7th July, 2017
It is a truth, universally acknowledged, that a plentiful supply must be in need of a demand – but can you create a demand because supply is limited?
Seeking to capitalise on the new wave of nostalgia created by ’90s kids becoming fully-fledged adults, Nintendo has announced plans to release the Super Nintendo Mini.
Pre-orders will be though the roof, not only because the Super Nintendo is awesome, but the previous Nintendo release ended up creating extra demand because of a lack of supply.
Normal economic theory holds that if there’s ample supply, then demand will drop.
But there’s a way to create demand when a lack of supply creates an air of exclusivity.
It’s a tricky line to ride, but it can be done – as the following examples demonstrate.
Released last year, the Nintendo Mini quickly became impossible to get as retailers soon sold out of the limited supply they had.
As gamers started to spread word of the limited supply, they started scouring the internet to find systems on sale – crashing servers in the process.
Soon news stories monitoring the panic appeared, adding to the PR value of the unit.
Whether Nintendo ran into manufacturing difficulties, it was caught off-guard, or it was a deliberate ploy – Nintendo is now well placed to capture pent-up demand.

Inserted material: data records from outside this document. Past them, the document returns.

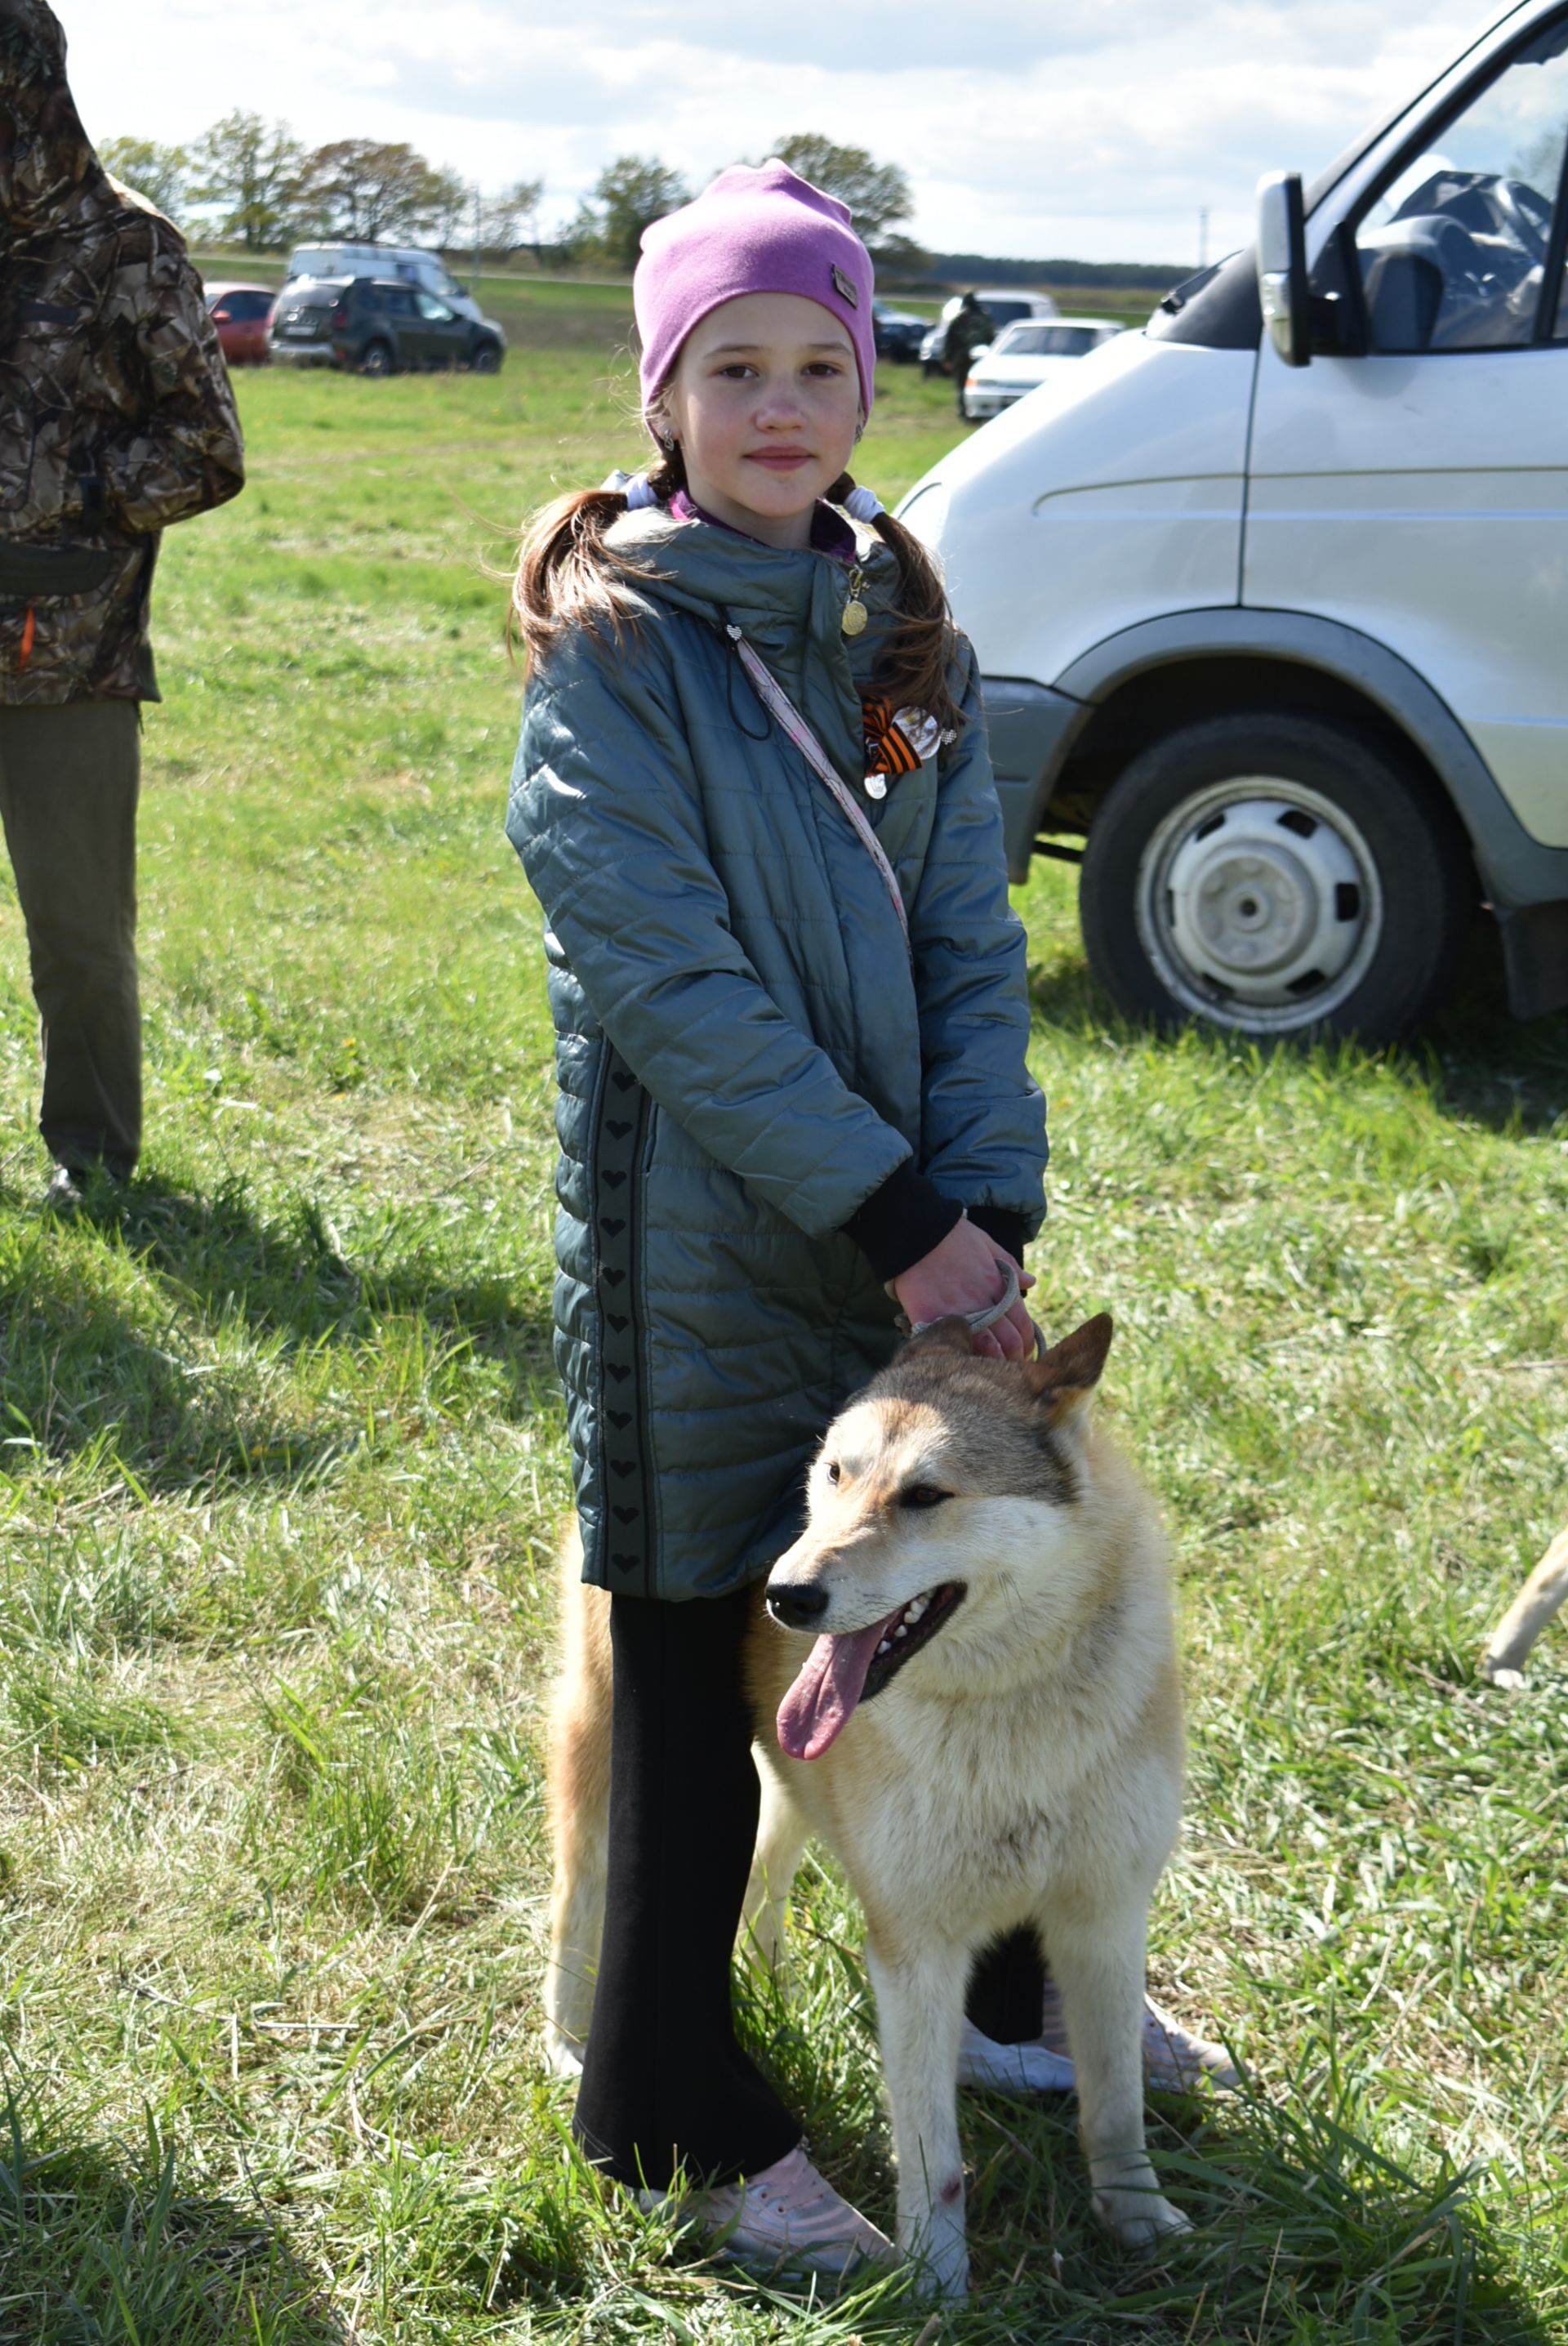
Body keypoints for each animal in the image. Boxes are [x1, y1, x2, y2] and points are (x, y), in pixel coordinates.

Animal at [548, 1313, 1186, 2299]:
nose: (785, 1595)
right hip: (606, 1767)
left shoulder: (1105, 1918)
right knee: (575, 1907)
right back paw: (570, 2051)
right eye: (836, 1475)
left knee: (762, 1881)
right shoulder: (913, 1944)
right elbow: (934, 2155)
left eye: (925, 1495)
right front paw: (938, 2287)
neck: (1012, 1709)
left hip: (793, 1787)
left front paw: (1137, 2220)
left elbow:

Before 2014, the lines at Australian airport outlets of Krispy Kreme were significantly longer for one reason: Western Australians.
Western Australian travellers were under orders from family and friends to bring boxes of doughnuts back with them on flights from the eastern states – as the sugary treat wasn’t available in Perth.
Perhaps noticing the trend, Krispy Kreme enjoyed some spectacular results when it finally opened up a shop in Perth.
Perth set the official world record for opening day sales for a Krispy Kreme store, with 73,200 doughnuts sold that day.
While this does delve into the realm of the fictional, it demonstrates the principle that creating an illusion of exclusivity around a product can create demand.
In a season five of South Park, Eric Cartman purchases an amusement park for the sole purpose of kicking everybody out – so he could enjoy the rides alone.
He even goes as far as producing ads telling people they couldn’t come.
Soon, the exclusivity created led to more demand for the park than ever before.
Other businesses start to adopt the “You can’t come!” method and Cartman is hailed as a genius by business analysts – despite being anything but.
You don’t need to do anything quite so dramatic as messing with your supply numbers or literally kicking everybody out of your business, but there are some practical ways to harness these principles.
In each case, it’s very important that the shortage in your stock is legitimate or you may draw the ire of the watchdog.
One of the things you’ll now see on many eCommerce sites is a counter down the bottom of the page letting customers know exactly how much of a particular item is available.
This creates a sense of the finite, and your customers won’t assume that plenty of stock is available.
Sometimes some of the oldest tricks in the playbook are the best.
By advertising your product as a ‘limited edition’ or available for ‘a limited time only’, you can create a sense of exclusivity and tap into some good old-fashioned FOMO.
Again, it’s important to note that the supply shortage is legitimate.
Also, you can only pull this rabbit out of the hat so many times before your customers catch on and you become the ‘Retailer Who Cried Limited Time Only’.
The ‘sales event’ has been around since the dawn of commerce, but what if you restricted your sales event to a select few?
By limiting the number of people who can attend, those invited may end up with the perception that this is an exclusive event – which by definition it is.
Those not invited (this time) may end wondering about the sorts of deals and experiences the sales event holds, so next time around there may be a pent-up demand created.
Just be sure to make sure that the event is a good experience for those who do go.